After I read Ted Campbell’s book, I read (or slogged my way through) Jaroslav Pelikan’s Credo. Both Campbell and Pelikan discuss how the earliest Christians arranged what they believed into what is now called the “Rule of Faith” (in Latin, regula fidei). And this Rule of Faith developed over time to become the three principal creeds of the Christian faith: the Apostles’ Creed, the Nicene Creed, and the Chalcedon Definition. In studying this history I landed on something that I think is uniformly ignored by most Christians — that the earliest Christians were developing a “gospel” culture. Put in summary form here is the big picture we will sketch in this chapter: First Corinthians 15 led to the development of the Rule of Faith, and the Rule of Faith led to the Apostles’ Creed and Nicene Creed. Thus, 1 Corinthians led to the Nicene Creed. Thus, the Nicene Creed is preeminently a gospel statement! But this gospel framing of the creed was revised later — and that revision led from a gospel culture to a salvation culture. (p. 63)
…the creeds articulate what is both implicit and explicit in Paul’s grand statement of the gospel in 1 Corinthians 15. This point must be emphasized because it may not even be known to many Christians today: 1 Corinthians 15 is the genesis of the great Christian creeds. This means these creeds were designed from beginning to end not to banter back and forth about speculative doctrines but were shaped to clarify the gospel itself. One can say with accuracy that the Nicene Creed is an exegesis or exposition of the gospel tradition of Paul in 1 Corinthians 15. (p. 64)
In fact, denial of the creeds is tantamount to denying the gospel itself because what the creeds seek to do is bring out what is already in the Bible’s gospel. I will show why I say that below.( p. 65)
…the Nicene Creed, as well as the regula fidei leading up to it, and the creeds that flowed out of Nicea, are not to be seen as exercises in theological sophistry or speculation but profoundly gospeling events. To recite the creed for these early Christians was not to dabble in the theologically arcane but to articulate and confess — aloud and often — the gospel itself. To deny these creeds was to deny the gospel. (p. 69)

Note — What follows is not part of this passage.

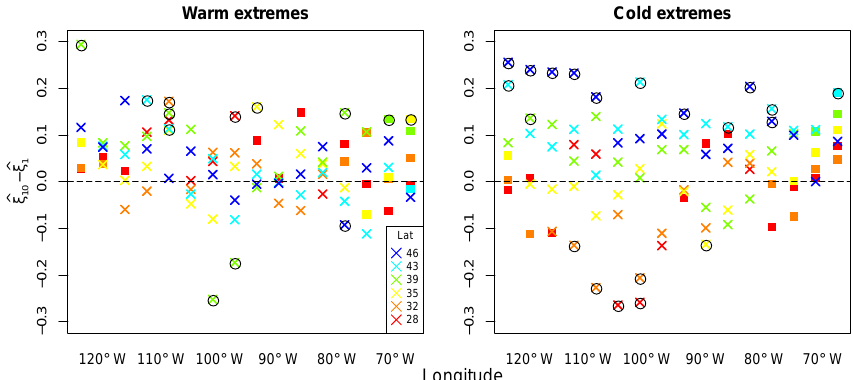
Figure 9. A statistical diagnostic of the assumption that annual blocks are sufficiently long for the GEV approximation. Differences (10- vs. 1-year blocks) in estimated shape parameters are plotted for warm (left) and cold (right) extremes against longitude. Estimates are shown for the pre-industrial climate state, for all model grid cell locations in the study area, with the same color and symbol scheme as in previous figures. Subscripts in notation denote the block length; e.g., ˆ ξ 10 means 10-year blocks. Circled points are those locations where differences in estimates of the shape parameter changes are significant at the 0.05 level based on their bootstrapped p values.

Scot McKnight, The King Jesus Gospel: The Original Good News Revisited (Zondervan, 2011)
* * *
Comment
Creeds do not have a very good market among evangelicals. Unless they are called ‘statements of faith’ and are issued by their own denomination.

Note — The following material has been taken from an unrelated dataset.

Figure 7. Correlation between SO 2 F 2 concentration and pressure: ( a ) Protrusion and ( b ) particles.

You will rarely find an evangelical church where the Creed is recited regularly. I feel very privileged to worship in one of those few.
The main reason for this suspicious attitude to creeds is the (wrong) perception that they are human constructions and that, as such are dispensable.
What Scot is trying to argue here for is that creeds, primarily the Nicene Creed, are a distilation of the gospel as contained in iblical texts like 1 Corinthians 15.